To solve this, I propose that tournament matches have scenario objectives that are equal too, or out weigh the value of destroyed ships. After all, few battles are fought just to inflict casualties, there is usually something else at stake. Many of the current scenarios have a single 100 point objective over the course of the game; I believe that higher points gained over the course of the game with lead to more interesting matches and possibly, more variety in fleet design (especially as more specialized ships are released over the coming months and years).

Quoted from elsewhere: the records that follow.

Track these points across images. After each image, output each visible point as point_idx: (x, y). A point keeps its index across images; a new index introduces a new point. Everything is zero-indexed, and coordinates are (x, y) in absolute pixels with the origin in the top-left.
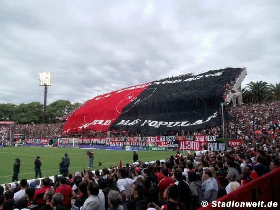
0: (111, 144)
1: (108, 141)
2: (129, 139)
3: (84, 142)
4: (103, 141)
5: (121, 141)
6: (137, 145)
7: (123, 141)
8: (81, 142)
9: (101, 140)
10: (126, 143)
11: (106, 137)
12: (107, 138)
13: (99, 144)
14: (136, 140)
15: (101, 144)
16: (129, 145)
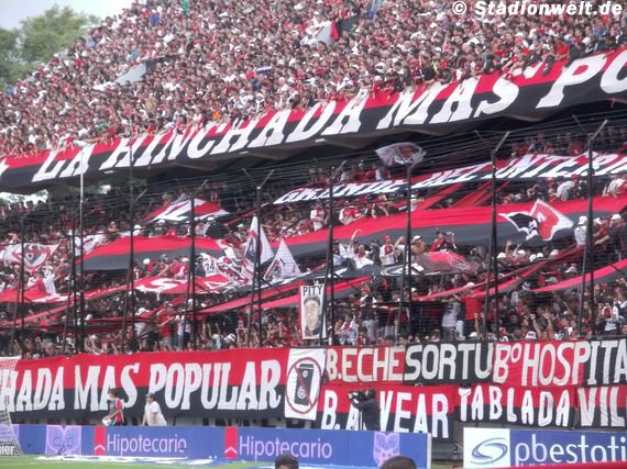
0: (330, 411)
1: (304, 382)
2: (502, 354)
3: (80, 403)
4: (255, 389)
5: (430, 386)
6: (587, 419)
7: (449, 385)
8: (57, 402)
9: (236, 379)
10: (473, 401)
11: (291, 339)
12: (295, 355)
13: (222, 418)
14: (572, 374)
15: (246, 418)
16: (502, 422)
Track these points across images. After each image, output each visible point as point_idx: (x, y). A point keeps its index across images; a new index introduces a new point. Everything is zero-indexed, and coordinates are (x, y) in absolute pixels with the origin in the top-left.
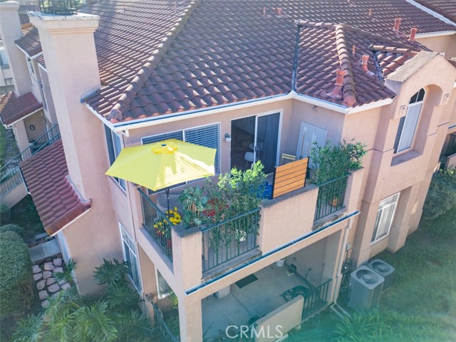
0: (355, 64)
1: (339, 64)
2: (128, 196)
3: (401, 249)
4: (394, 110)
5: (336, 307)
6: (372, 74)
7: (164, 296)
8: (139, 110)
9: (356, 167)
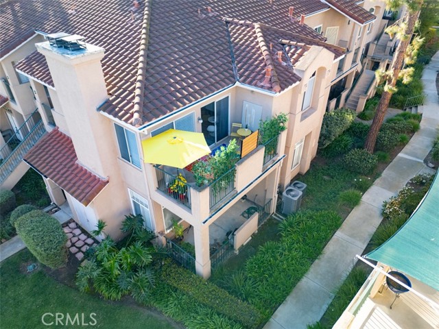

As for drone spamming, although elegant in its way, doing away with IDF crew checks will destroy the effectiveness of the plasma races and ultimately force a rebalance of most of the ships in the game; this is not an acceptable solution. Frankvas suggested to me the answer that I believe is correct: errata the heavy drone ships (small ships with 3+ drones and medium ships with 4+ drones, etc.) to add firing arcs for the drones. This prevents overwhelming drones at range from one direction, which encourages drone ships to mix it up to achieve firepower against the enemy’s fleet. The ~100 point ships could have 3 drones F, S, P (and be at somewhat reduce points), the mid range ships could be at F, S, P, A and F, S, P, T at a little higher points and the ships with more then four drones would have 1 each in F, S, P, A and all the rest as T. This is a simulated (but untested!) solution that would, no doubt, require a little bit of tweaking.
I hope that someone tries drone spamming at this first major tournament so that all of the best minds can take a crack at the issue and I hope that whatever changes, if any, can be made by errata early to help this game achieve the grand success that it richly deserves.